**RECORDS SHOWN**.
- - - -
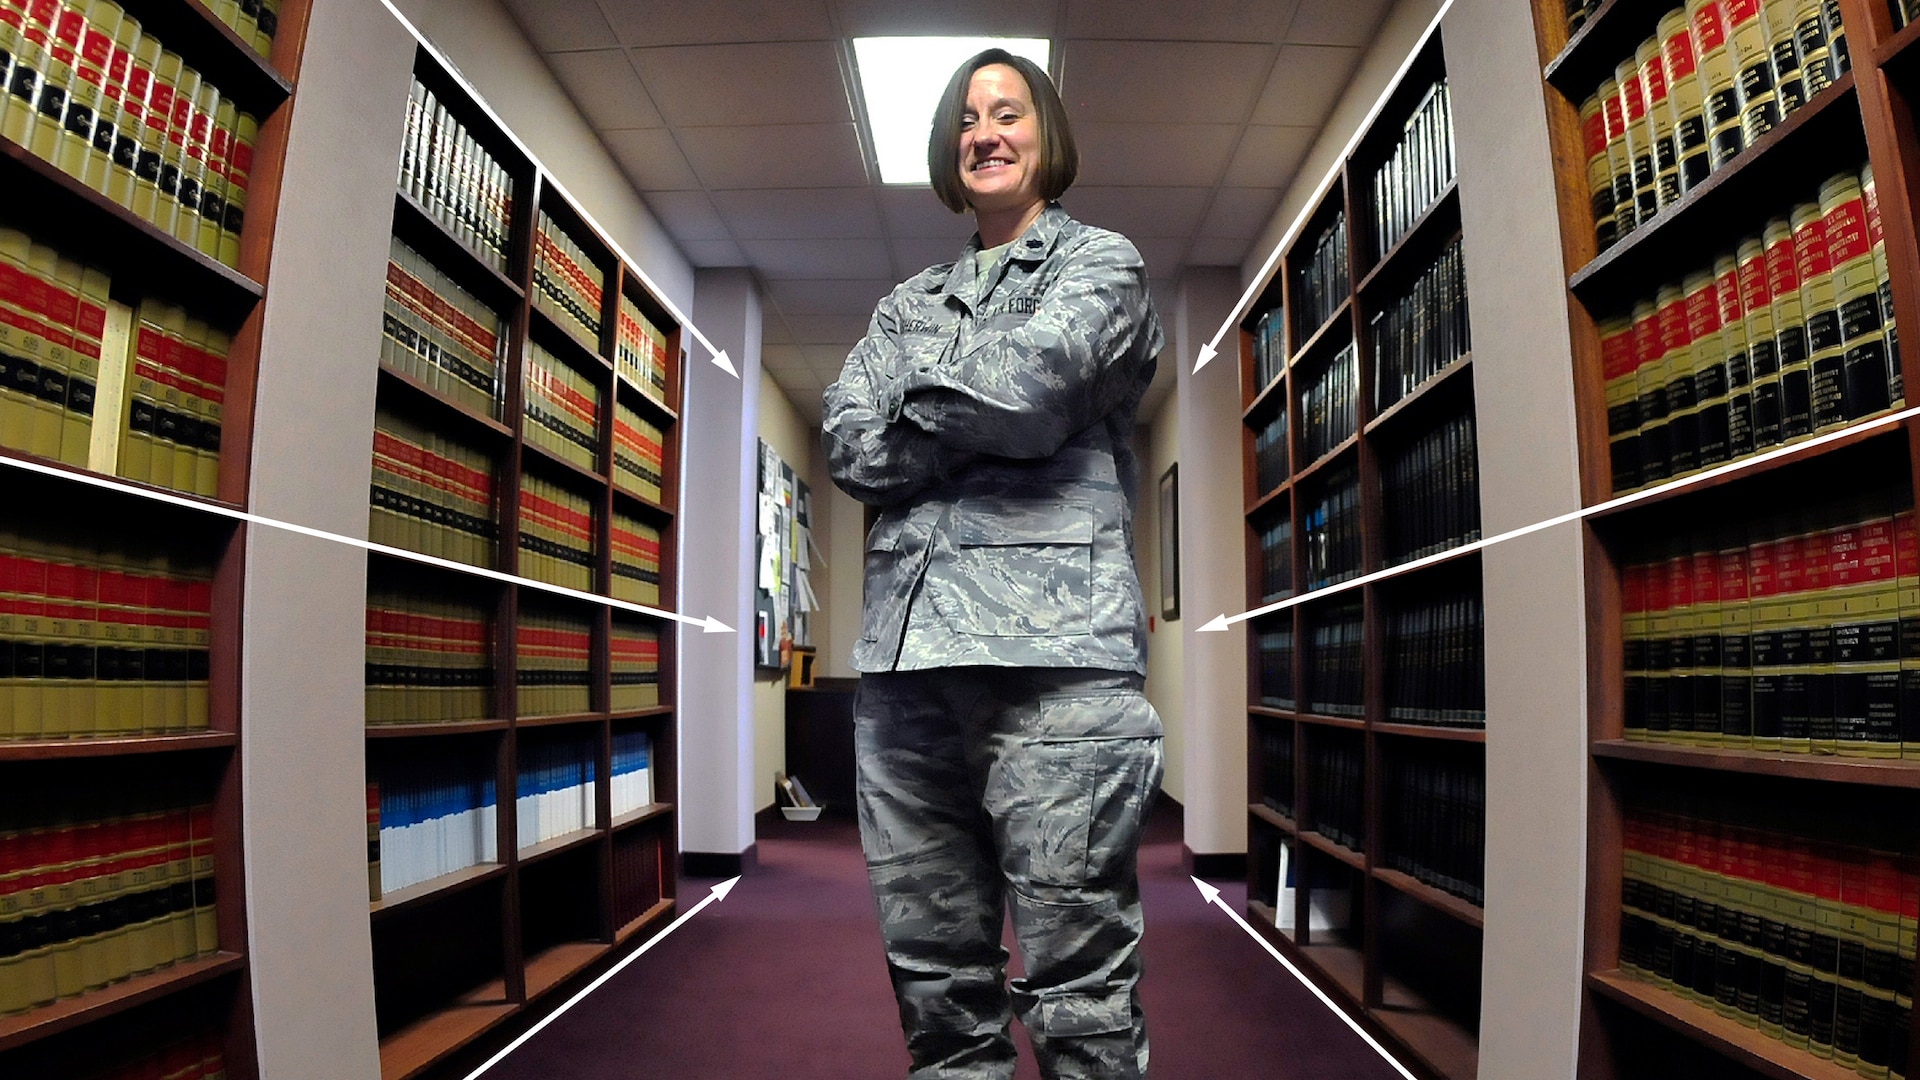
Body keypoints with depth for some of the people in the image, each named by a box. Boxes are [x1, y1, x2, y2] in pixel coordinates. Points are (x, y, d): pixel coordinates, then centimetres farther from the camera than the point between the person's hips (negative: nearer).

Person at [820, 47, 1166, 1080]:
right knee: (934, 989, 10)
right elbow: (850, 448, 8)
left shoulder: (1102, 262, 13)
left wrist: (919, 402, 7)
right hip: (906, 655, 5)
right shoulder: (909, 302, 26)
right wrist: (990, 423, -2)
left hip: (1052, 650, -5)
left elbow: (1029, 385, -9)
- - - -
**EXERCISE GOAL**. Put each line of the records into a Markdown table with the columns "No." and "Line": the row number goes in the first column and the line in the second, with blank lines and pictures left out.

**ANSWER**.
| No. | Line |
|---|---|
| 1 | Body keypoints with depth for some of the people in the image, each named by a box. Boxes are [x1, y1, x2, y2] in pixel coordinates. Points are (x, y, d): pixel coordinates, then centimetres farther from the camera than the point between the person's hips (negative: nearer). |
| 2 | Person at [820, 47, 1166, 1080]: |
| 3 | right knee: (934, 989, 10) |
| 4 | right elbow: (850, 448, 8) |
| 5 | left shoulder: (1102, 262, 13) |
| 6 | left wrist: (919, 402, 7) |
| 7 | right hip: (906, 655, 5) |
| 8 | right shoulder: (909, 302, 26) |
| 9 | right wrist: (990, 423, -2) |
| 10 | left hip: (1052, 650, -5) |
| 11 | left elbow: (1029, 385, -9) |